Aufgabenstellung: Fasse den Absatz des Auszugs, der mit „Es gibt keine wirklich fortschrittlichen Proteste“ beginnt, als knappe Liste seiner Hauptaussagen zusammen.

Auszug:
┌────────

Ein Argument

Ein Argument

Ablehnung jedes Corona-Gesundheitsschutzes ohne rechten Einfluss - geht das?

"Suche Menschen, die gegen Corona-Maßnahmen sind UND sich konsequent von den Rechten abgrenzen". So steht es auf einem Schild einer jungen Frau, die am Sonntag an der Lenin-Liebknecht-Luxemburg-Demonstration teilnahm und gerade mit einem Verkäufer des neuen Buchs "Die Krise der bürgerlichen Ideologie und des Opportunismus" spricht.

Aber: Man muss doch zwischen sinnvollen Maßnahmen zum Gesundheitsschutz und unsinnigen oder undemokratischen Maßnahmen unterscheiden.

 

Es gibt keine wirklich fortschrittlichen Proteste, die sich pauschal gegen Corona-Gesundheitsschutz-Maßnahmen aussprechen. Ohne zeitweilige Kontaktbeschränkungen, FFP2-Masken, Impfungen, Abstandhalten und weitere Maßnahmen wäre die Zahl der Corona-Toten und der von Langzeitfolgen betroffenen Menschen um ein Vielfaches höher.  Eine pauschale Ablehnung solcher Maßnahmen wurde ja als Regierungspolitik in einigen Ländern wie Brasilien unter dem Faschisten Bolsonaro oder durch Trump praktiziert und das kostete Zehntausende Menschenleben. Das ist bereits rechte Politik, unabhängig davon, wie weit der konkrete Einfluss von Faschisten geht. Dagegen wurden Versammlungsverbote, die es zu Beginn der Corona-Maßnahmen der Bundesregierung gab, maßgeblich durch fortschrittliche Kräfte des Internationalistischen Bündnis und von REBELL und MLPD wieder weggekämpft.

└────────

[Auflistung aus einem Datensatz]

┌────────

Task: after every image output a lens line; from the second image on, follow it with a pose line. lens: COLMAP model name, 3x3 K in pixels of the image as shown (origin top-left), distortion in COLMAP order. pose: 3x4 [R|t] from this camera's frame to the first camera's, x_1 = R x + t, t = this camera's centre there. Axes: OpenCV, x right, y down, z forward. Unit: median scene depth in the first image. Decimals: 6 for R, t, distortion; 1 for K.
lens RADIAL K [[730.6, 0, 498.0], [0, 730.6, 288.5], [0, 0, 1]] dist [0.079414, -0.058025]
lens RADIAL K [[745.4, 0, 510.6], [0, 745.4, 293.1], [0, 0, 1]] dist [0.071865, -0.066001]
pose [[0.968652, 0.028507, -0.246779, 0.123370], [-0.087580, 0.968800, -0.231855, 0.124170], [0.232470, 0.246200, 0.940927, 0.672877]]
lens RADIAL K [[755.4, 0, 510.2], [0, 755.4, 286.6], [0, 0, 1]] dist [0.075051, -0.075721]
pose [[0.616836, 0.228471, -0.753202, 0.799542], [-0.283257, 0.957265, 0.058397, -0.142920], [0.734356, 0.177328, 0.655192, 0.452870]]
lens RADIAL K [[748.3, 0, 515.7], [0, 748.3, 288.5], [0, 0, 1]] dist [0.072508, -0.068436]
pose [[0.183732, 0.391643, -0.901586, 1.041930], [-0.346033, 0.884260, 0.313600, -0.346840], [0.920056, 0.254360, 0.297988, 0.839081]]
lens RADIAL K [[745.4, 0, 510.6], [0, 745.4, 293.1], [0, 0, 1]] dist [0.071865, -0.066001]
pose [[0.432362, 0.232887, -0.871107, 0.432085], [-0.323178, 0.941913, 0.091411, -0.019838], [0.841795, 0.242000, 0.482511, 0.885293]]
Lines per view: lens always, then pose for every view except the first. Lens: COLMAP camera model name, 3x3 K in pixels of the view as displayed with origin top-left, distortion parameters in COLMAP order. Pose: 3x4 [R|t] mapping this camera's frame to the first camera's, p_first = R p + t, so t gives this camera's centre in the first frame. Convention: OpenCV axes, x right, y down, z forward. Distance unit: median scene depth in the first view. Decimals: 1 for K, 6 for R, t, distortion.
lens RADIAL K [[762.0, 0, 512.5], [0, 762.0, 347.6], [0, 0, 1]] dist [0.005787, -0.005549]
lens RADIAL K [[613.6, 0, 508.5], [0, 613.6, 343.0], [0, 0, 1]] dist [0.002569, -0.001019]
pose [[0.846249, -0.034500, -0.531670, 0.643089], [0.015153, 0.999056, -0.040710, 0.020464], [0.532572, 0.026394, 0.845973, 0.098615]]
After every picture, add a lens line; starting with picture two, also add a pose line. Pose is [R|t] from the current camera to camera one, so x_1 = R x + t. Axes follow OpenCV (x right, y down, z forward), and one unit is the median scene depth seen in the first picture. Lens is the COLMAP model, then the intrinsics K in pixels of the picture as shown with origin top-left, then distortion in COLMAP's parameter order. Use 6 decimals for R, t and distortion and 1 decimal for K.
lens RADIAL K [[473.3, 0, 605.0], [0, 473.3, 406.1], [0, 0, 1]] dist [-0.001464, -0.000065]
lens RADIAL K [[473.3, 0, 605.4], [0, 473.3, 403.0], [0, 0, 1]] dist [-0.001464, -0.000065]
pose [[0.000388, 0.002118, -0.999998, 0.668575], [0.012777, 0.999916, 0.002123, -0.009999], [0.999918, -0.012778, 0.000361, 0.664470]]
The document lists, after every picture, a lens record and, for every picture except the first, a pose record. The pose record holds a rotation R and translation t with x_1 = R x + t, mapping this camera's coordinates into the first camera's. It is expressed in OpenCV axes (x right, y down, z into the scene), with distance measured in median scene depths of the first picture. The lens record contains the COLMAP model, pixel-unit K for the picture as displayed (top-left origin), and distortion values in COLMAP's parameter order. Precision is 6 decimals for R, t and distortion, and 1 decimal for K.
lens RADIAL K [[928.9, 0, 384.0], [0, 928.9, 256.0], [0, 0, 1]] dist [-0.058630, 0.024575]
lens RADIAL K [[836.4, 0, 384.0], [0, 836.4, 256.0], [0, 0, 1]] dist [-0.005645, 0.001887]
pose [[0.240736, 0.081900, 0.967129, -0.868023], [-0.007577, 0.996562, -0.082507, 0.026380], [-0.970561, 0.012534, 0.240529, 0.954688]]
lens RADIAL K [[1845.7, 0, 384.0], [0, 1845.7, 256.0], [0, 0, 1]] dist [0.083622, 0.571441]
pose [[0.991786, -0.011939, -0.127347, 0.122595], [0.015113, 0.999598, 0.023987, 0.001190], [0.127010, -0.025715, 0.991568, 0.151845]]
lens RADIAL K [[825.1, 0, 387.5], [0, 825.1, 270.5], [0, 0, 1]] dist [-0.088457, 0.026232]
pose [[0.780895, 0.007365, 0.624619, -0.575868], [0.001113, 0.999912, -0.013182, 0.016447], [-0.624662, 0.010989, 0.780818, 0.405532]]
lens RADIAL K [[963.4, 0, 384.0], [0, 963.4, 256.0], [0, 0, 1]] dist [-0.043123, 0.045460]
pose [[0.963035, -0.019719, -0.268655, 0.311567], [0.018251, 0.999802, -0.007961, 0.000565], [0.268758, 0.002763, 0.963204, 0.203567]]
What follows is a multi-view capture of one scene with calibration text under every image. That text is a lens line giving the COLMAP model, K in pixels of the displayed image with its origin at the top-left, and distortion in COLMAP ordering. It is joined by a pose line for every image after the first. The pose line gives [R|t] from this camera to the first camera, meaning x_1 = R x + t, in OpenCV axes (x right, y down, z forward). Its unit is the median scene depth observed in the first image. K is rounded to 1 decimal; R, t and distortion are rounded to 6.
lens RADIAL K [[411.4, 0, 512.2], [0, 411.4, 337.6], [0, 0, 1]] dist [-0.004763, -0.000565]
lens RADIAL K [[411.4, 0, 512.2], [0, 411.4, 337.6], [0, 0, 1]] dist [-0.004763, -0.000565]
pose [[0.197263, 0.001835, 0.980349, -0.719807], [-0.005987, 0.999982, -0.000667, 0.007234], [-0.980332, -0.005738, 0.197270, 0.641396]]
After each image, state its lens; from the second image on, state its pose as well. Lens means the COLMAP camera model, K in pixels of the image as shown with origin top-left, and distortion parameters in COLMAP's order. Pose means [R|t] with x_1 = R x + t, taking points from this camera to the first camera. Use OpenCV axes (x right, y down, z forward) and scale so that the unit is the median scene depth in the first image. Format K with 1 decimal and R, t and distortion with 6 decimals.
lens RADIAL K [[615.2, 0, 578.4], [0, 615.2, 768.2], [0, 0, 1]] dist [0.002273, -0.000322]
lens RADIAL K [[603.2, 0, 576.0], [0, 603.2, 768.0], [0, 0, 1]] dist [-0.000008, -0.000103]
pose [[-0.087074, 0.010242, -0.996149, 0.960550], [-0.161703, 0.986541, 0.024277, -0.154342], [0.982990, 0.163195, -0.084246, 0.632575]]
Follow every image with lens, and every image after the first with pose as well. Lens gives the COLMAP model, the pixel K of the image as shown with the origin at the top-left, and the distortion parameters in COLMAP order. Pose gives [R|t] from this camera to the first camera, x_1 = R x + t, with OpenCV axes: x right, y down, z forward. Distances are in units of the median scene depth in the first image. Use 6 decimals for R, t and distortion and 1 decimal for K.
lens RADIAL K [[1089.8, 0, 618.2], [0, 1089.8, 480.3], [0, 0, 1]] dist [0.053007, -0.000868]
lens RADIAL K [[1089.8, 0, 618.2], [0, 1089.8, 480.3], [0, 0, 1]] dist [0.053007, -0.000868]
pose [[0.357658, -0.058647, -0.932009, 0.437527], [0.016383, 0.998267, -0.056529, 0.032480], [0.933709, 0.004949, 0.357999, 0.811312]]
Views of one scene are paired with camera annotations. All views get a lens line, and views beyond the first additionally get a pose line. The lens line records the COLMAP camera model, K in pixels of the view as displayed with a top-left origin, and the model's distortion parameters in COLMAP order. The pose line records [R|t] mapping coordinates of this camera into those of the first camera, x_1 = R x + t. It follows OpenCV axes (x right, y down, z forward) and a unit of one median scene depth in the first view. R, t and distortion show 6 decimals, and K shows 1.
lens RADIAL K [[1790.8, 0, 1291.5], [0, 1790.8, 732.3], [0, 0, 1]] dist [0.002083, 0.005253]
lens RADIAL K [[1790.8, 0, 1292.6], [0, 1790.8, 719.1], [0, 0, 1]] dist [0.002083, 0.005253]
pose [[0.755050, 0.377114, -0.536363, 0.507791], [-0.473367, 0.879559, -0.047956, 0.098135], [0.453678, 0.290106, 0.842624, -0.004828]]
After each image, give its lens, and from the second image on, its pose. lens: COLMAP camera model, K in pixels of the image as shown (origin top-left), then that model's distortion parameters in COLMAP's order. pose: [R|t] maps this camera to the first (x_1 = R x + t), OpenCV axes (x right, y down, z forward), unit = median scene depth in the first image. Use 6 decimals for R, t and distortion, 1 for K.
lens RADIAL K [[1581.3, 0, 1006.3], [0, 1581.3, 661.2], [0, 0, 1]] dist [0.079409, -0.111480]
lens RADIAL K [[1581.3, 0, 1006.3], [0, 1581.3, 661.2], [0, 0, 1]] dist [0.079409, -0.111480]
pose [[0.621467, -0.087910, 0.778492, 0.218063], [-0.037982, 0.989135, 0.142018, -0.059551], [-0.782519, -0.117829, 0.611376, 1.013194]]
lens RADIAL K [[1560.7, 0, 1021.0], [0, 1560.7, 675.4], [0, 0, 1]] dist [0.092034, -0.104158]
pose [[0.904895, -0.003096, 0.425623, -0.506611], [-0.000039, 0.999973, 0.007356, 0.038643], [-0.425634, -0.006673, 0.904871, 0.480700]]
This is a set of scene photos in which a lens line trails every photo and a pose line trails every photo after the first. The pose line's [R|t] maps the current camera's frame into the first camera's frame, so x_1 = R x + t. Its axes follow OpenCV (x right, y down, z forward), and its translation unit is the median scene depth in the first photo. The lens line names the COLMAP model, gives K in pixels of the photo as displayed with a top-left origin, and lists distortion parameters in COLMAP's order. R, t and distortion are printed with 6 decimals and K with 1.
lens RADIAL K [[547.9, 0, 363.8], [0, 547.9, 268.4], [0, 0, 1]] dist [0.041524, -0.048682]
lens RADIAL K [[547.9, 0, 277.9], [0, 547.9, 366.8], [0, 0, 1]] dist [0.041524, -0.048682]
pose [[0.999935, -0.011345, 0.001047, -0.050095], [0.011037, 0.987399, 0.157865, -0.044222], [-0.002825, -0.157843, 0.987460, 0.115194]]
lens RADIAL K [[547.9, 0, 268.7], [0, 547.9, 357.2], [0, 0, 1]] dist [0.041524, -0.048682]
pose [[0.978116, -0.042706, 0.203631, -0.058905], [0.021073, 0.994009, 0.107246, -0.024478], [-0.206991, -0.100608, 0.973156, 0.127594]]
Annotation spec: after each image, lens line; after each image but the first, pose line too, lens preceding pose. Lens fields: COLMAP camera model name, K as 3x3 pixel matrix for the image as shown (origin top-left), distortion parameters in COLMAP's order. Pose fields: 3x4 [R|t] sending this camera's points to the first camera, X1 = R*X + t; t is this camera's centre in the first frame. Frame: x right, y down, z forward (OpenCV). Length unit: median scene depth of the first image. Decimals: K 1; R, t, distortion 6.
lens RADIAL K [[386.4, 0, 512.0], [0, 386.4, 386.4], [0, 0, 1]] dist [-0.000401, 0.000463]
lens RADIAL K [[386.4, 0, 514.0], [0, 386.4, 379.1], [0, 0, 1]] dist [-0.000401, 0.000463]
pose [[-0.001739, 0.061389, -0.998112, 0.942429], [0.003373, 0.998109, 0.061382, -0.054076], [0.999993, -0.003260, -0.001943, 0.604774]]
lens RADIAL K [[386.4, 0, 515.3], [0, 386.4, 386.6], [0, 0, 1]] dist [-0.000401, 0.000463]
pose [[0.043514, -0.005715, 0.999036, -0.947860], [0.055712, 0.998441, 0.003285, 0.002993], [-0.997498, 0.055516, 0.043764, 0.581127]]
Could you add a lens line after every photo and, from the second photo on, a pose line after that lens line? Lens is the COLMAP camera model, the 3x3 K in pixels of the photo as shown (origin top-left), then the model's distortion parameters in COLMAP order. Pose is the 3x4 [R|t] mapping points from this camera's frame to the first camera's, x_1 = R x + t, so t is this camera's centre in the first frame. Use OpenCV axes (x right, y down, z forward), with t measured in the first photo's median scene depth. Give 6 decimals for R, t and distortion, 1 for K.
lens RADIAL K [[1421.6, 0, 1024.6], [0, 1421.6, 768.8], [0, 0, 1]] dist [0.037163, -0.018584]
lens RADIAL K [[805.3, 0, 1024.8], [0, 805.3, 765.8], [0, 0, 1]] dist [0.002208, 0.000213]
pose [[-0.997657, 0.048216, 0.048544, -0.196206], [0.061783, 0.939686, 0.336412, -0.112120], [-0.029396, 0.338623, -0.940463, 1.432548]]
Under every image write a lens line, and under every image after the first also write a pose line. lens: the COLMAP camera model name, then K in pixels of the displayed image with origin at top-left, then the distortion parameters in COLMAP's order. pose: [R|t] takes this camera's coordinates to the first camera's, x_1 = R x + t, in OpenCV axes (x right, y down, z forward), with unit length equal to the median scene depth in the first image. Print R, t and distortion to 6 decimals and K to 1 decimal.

└────────

Lösung:
- Wirklich fortschrittliche Proteste lehnen Corona-Gesundheitsschutzmaßnahmen nicht pauschal ab.
- Ohne zeitweilige Kontaktbeschränkungen, FFP2-Masken, Impfungen, Abstandhalten und weitere Maßnahmen wäre die Zahl der Corona-Toten und der Menschen mit Langzeitfolgen um ein Vielfaches höher.
- Eine pauschale Ablehnung solcher Maßnahmen wurde als Regierungspolitik praktiziert, etwa in Brasilien unter dem Faschisten Bolsonaro oder durch Trump, und kostete Zehntausende Menschenleben.
- Das ist bereits rechte Politik, unabhängig vom konkreten Einfluss von Faschisten.
- Die Versammlungsverbote zu Beginn der Corona-Maßnahmen der Bundesregierung wurden maßgeblich durch fortschrittliche Kräfte des Internationalistischen Bündnisses, von REBELL und der MLPD wieder weggekämpft.